MetMab/cMET/Tivantinib

1) Are these treatments really spectacular - or is their benefit *only* that they allow identification of targeted populations?

I'd say both. Another example of OS HR better than PFS HR.

2) How does the FDA treat these drugs - e.g. MetMab is having to run a ph iii despite spectacular results in a ph ii pre-defined subgroup, yet Criz and PLX4032 got lickety split approval.

They all have to run a confirmatory trial with target population only. Crizotinib ran a single arm confirmatory trial was mainly due to small overall population IMO. Vemurafenib had to run a large randomized trial even after spectacular ph2 result - ph3 was stopped early. This type of trial has much higher probability of being stopped early.

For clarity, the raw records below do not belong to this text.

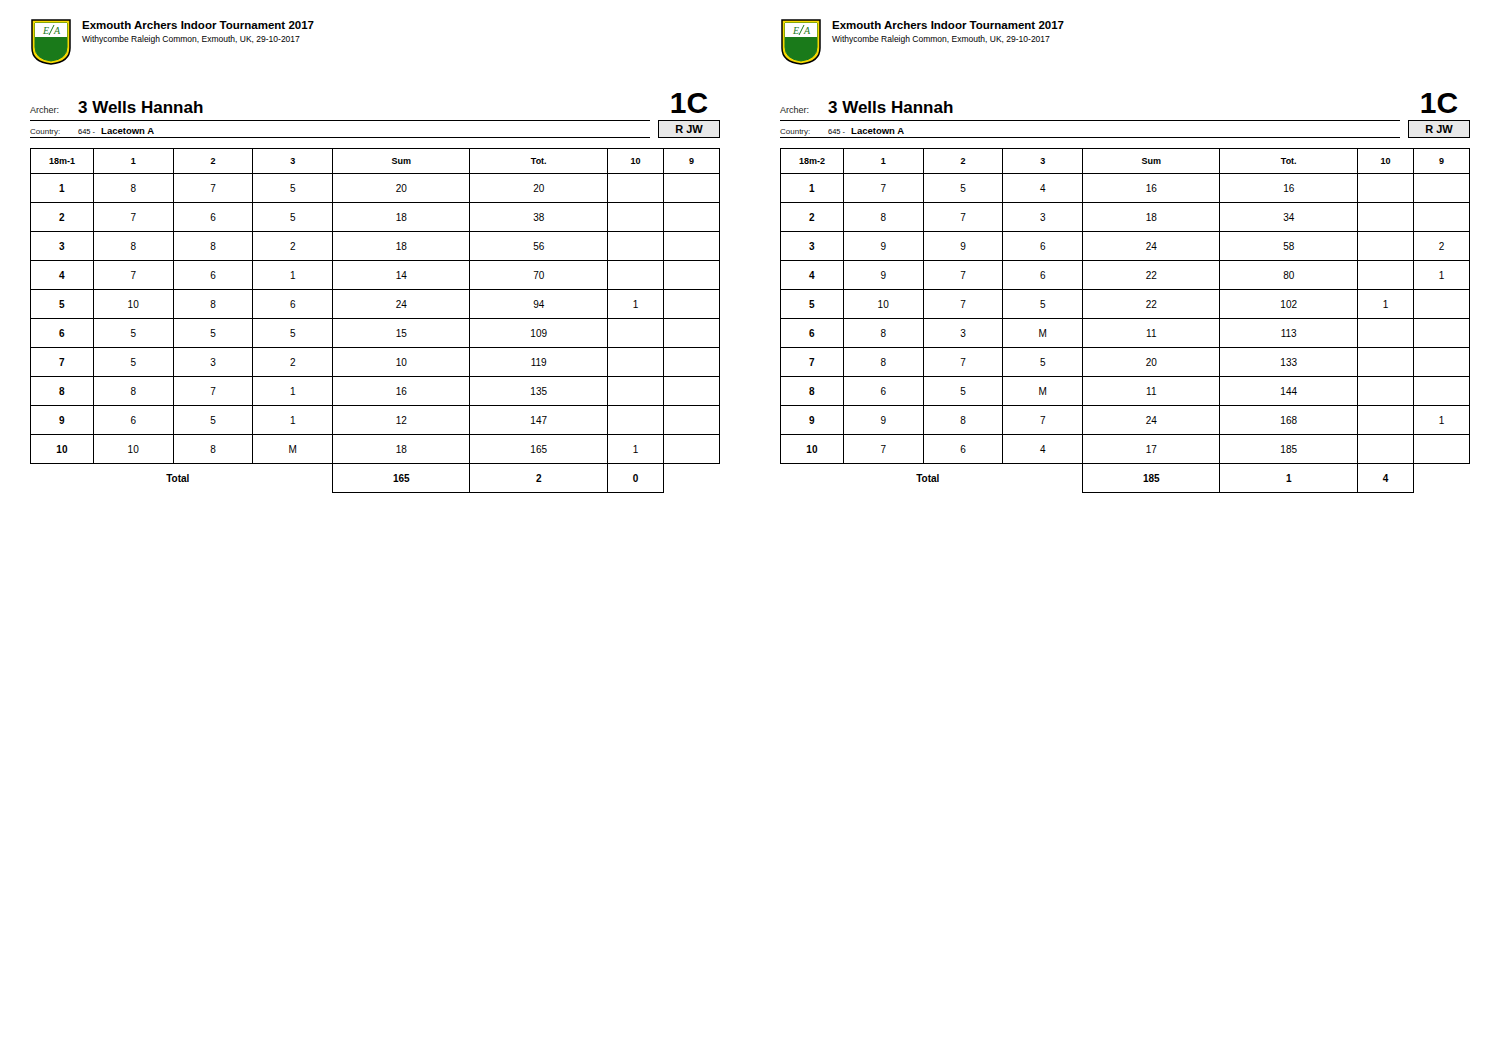E A
Exmouth Archers Indoor Tournament 2017
Withycombe Raleigh Common, Exmouth, UK, 29-10-2017
Archer: 3 Wells Hannah
Country: 645 - Lacetown A
1C
R JW
| 18m-1 | 1 | 2 | 3 | Sum | Tot. | 10 | 9 |
| --- | --- | --- | --- | --- | --- | --- | --- |
| 1 | 8 | 7 | 5 | 20 | 20 | | |
| 2 | 7 | 6 | 5 | 18 | 38 | | |
| 3 | 8 | 8 | 2 | 18 | 56 | | |
| 4 | 7 | 6 | 1 | 14 | 70 | | |
| 5 | 10 | 8 | 6 | 24 | 94 | 1 | |
| 6 | 5 | 5 | 5 | 15 | 109 | | |
| 7 | 5 | 3 | 2 | 10 | 119 | | |
| 8 | 8 | 7 | 1 | 16 | 135 | | |
| 9 | 6 | 5 | 1 | 12 | 147 | | |
| 10 | 10 | 8 | M | 18 | 165 | 1 | |
| Total | 165 | 2 | 0 |
E A
Exmouth Archers Indoor Tournament 2017
Withycombe Raleigh Common, Exmouth, UK, 29-10-2017
Archer: 3 Wells Hannah
Country: 645 - Lacetown A
1C
R JW
| 18m-2 | 1 | 2 | 3 | Sum | Tot. | 10 | 9 |
| --- | --- | --- | --- | --- | --- | --- | --- |
| 1 | 7 | 5 | 4 | 16 | 16 | | |
| 2 | 8 | 7 | 3 | 18 | 34 | | |
| 3 | 9 | 9 | 6 | 24 | 58 | | 2 |
| 4 | 9 | 7 | 6 | 22 | 80 | | 1 |
| 5 | 10 | 7 | 5 | 22 | 102 | 1 | |
| 6 | 8 | 3 | M | 11 | 113 | | |
| 7 | 8 | 7 | 5 | 20 | 133 | | |
| 8 | 6 | 5 | M | 11 | 144 | | |
| 9 | 9 | 8 | 7 | 24 | 168 | | 1 |
| 10 | 7 | 6 | 4 | 17 | 185 | | |
| Total | 185 | 1 | 4 |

3) Why do they actually reduce PFS in the non-targetted population? I can understand it reducing the OS in the non-targeted pop by general toxicity to the patient - but how does it speed up the tumor growth?

This is a complicated question without firm answer. There are many examples of non-target population with worse result, for example, Iressa (EGFR inhibitor) for those without EGFR mutation.

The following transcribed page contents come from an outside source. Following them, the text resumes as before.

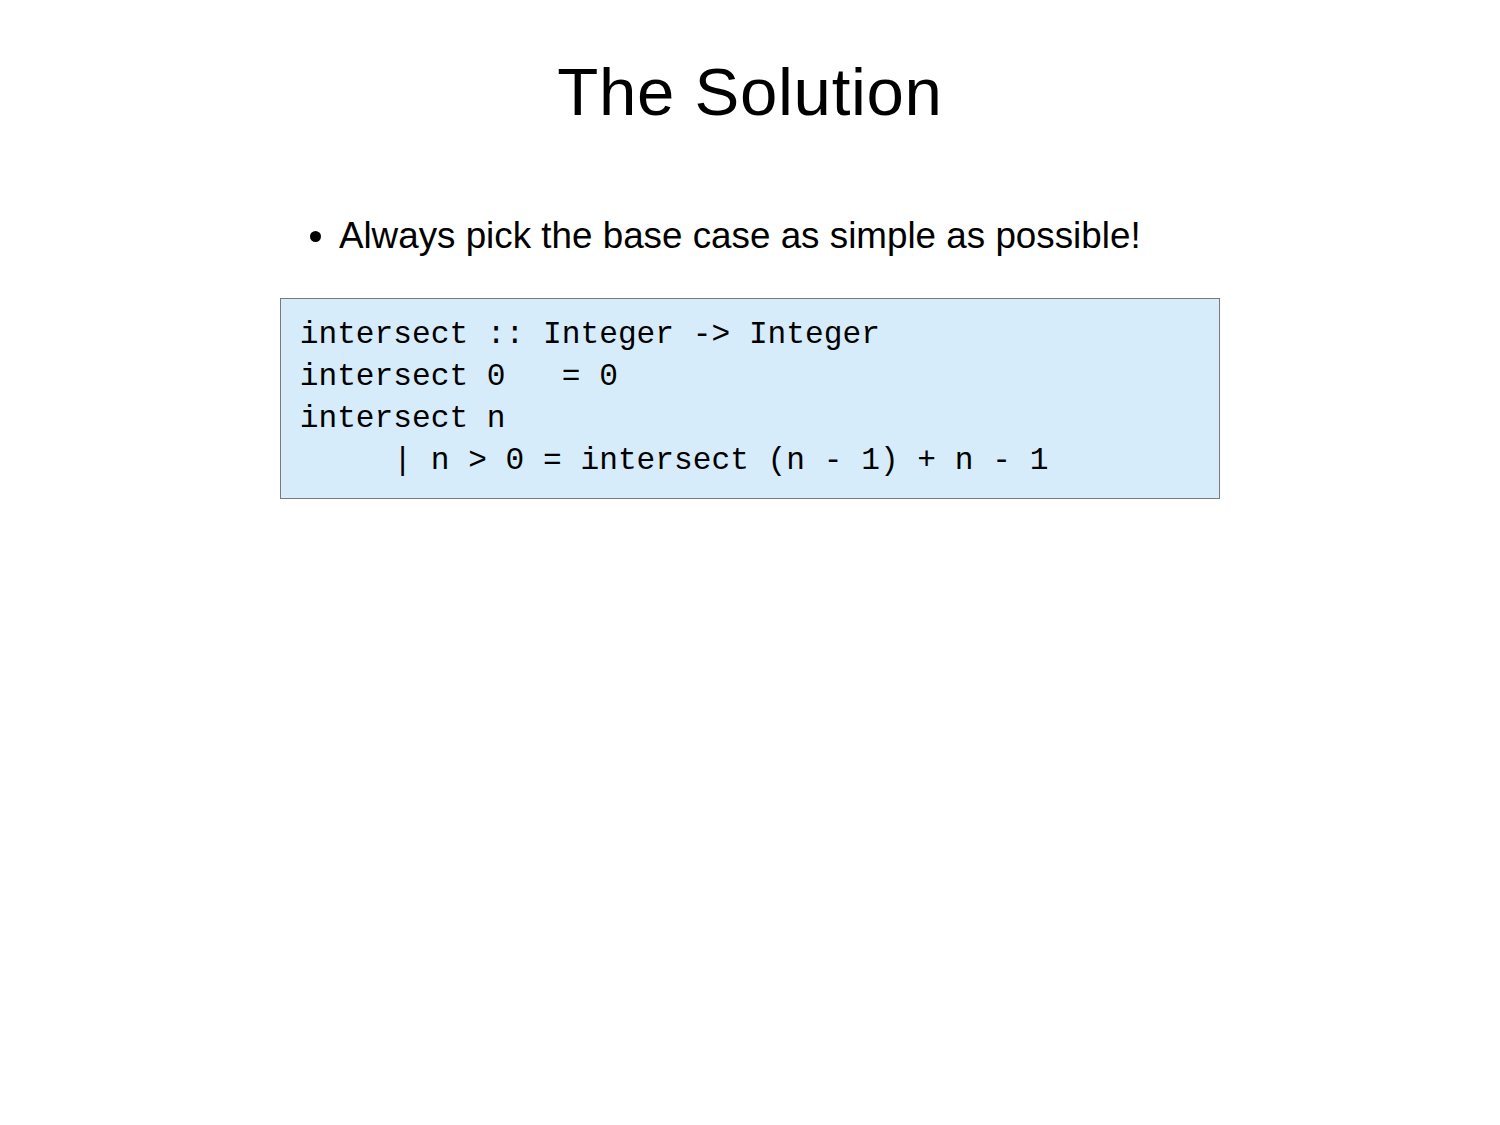The Solution
Always pick the base case as simple as possible!
intersect :: Integer -> Integer
intersect 0   = 0
intersect n
     | n > 0 = intersect (n - 1) + n - 1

First, this shows the complicated nature of tumor growth, for those without certain mutation, most likely what promote tumor growth might be different from those with certain mutation. For MET receptor:

Among the many important signaling cascades induced by MET receptor activation are the phosphatidylinositol-3-kinase (PI3K)/Akt and the RAS/mitogen-activated protein kinase (MAPK) pathways. Furthermore, there is a substantial amount of cross-talk and interaction between the MET receptor pathway and those of the EGFR, vascular endothelial growth factor receptor (VEGFR), and beta-catenin/Wnt pathways.

Second, the answer could also be complicated in NSCLC where different mutations (squamous, non-squamous, EGFR, KRAS, wild type etc) often react to different treatments differently. For cMET inhibitor Tivantinib, they picked non-squamous as their ph3 population in combination with erlotinib - later post-hoc analysis showed non-squmous typically with high MET.

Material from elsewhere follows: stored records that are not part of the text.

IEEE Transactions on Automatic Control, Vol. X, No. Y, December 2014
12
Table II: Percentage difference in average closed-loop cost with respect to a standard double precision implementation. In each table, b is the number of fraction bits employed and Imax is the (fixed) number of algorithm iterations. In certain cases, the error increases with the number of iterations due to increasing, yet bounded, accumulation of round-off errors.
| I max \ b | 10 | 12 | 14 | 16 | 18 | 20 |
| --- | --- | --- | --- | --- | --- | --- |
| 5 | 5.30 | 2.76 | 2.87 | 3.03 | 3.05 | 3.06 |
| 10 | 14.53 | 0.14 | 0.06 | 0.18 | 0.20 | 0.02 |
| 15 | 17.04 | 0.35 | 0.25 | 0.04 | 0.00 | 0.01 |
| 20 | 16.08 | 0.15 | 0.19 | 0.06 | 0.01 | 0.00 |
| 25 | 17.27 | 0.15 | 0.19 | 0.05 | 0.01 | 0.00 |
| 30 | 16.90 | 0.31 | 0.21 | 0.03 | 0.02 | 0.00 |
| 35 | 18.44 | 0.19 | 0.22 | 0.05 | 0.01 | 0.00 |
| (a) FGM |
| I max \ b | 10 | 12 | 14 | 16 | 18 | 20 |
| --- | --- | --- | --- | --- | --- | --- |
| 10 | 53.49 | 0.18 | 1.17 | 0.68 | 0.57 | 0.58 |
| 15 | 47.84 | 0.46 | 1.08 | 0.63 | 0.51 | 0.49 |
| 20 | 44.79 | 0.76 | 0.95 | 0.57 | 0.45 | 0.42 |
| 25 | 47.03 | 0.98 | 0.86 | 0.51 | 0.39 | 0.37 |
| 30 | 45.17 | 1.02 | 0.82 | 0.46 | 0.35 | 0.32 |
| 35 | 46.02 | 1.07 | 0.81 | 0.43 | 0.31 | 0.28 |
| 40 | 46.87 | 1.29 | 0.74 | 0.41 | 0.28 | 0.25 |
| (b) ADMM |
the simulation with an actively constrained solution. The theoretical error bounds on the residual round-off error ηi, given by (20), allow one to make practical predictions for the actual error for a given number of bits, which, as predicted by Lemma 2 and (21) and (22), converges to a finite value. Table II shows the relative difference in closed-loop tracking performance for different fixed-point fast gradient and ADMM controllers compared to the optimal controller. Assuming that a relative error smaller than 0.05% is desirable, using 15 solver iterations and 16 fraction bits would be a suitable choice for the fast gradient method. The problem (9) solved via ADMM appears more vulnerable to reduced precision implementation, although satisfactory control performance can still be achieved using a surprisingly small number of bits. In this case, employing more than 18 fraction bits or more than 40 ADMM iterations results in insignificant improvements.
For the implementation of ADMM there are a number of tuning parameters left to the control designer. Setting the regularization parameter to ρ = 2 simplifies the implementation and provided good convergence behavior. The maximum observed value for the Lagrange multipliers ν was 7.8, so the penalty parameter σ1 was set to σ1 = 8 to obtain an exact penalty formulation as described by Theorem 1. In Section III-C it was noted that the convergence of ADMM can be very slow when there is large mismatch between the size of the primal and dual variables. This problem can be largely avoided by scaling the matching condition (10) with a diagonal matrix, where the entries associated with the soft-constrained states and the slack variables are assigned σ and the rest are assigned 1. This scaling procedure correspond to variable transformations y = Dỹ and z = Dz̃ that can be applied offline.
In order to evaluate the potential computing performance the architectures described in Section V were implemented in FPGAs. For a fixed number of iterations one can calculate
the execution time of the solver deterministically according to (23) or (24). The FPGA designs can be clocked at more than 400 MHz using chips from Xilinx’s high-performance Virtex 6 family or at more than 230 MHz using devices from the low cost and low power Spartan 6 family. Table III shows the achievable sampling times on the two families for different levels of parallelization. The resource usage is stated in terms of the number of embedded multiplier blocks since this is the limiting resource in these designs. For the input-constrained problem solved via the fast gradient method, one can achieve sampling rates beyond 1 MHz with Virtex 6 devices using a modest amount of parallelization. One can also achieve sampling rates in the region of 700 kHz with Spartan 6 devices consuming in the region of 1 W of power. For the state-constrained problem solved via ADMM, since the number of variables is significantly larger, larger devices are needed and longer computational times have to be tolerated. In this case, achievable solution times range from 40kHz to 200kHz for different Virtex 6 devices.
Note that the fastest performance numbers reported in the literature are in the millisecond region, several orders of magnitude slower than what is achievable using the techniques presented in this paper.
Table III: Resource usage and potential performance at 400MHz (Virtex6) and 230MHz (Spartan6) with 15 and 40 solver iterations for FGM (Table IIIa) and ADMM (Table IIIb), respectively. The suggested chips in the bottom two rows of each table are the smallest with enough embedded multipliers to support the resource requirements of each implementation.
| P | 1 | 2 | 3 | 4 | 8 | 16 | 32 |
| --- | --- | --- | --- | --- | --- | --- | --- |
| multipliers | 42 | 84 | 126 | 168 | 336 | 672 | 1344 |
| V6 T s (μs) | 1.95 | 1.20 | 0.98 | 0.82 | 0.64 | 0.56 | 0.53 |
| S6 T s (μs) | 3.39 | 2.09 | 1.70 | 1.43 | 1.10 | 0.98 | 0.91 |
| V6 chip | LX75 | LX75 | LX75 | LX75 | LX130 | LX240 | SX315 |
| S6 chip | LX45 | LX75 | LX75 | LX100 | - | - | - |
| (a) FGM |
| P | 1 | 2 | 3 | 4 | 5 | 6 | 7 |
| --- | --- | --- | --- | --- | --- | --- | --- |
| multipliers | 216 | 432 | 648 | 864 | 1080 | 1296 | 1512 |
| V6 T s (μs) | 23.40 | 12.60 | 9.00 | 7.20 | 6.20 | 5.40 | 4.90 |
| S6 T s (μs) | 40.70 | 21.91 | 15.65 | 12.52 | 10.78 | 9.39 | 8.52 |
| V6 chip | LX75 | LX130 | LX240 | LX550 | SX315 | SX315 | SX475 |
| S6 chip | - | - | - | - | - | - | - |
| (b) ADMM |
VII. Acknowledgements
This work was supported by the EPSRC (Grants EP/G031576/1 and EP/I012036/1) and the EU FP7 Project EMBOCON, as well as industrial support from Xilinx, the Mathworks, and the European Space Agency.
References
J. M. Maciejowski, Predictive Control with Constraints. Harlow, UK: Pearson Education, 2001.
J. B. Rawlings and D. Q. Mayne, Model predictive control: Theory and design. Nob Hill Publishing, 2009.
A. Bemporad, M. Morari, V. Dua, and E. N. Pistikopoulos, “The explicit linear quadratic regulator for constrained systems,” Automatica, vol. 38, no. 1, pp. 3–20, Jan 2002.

An exploratory immunohistochemistry (IHC) analysis was conducted of archival tissue from a concluded Phase 2 clinical trial with tivantinib and erlotinib in NSCLC. Findings confirmed that in this trial non-squamous NSCLC tumors were more often positive for c-MET expression than squamous NSCLC tumors. In this study, 76 percent of evaluable patients with non-squamous tumors were c-MET positive, and 12 percent of evaluable patients with squamous tumors were c-MET-positive, a percentage that is consistent with existing literature.

Data analysis showed that treatment with the combination of tivantinib and erlotinib improved progression-free survival (HR = 0.58, p = 0.28) and overall survival (HR = 0.46, p = 0.21) in patients with non-squamous histology and c-MET-positive tumors, as measured by IHC, compared with patients who received with erlotinib plus placebo.

What this shows is there are other inter-play factors beyond MET high vs MET low these trials typically can't take into consideration.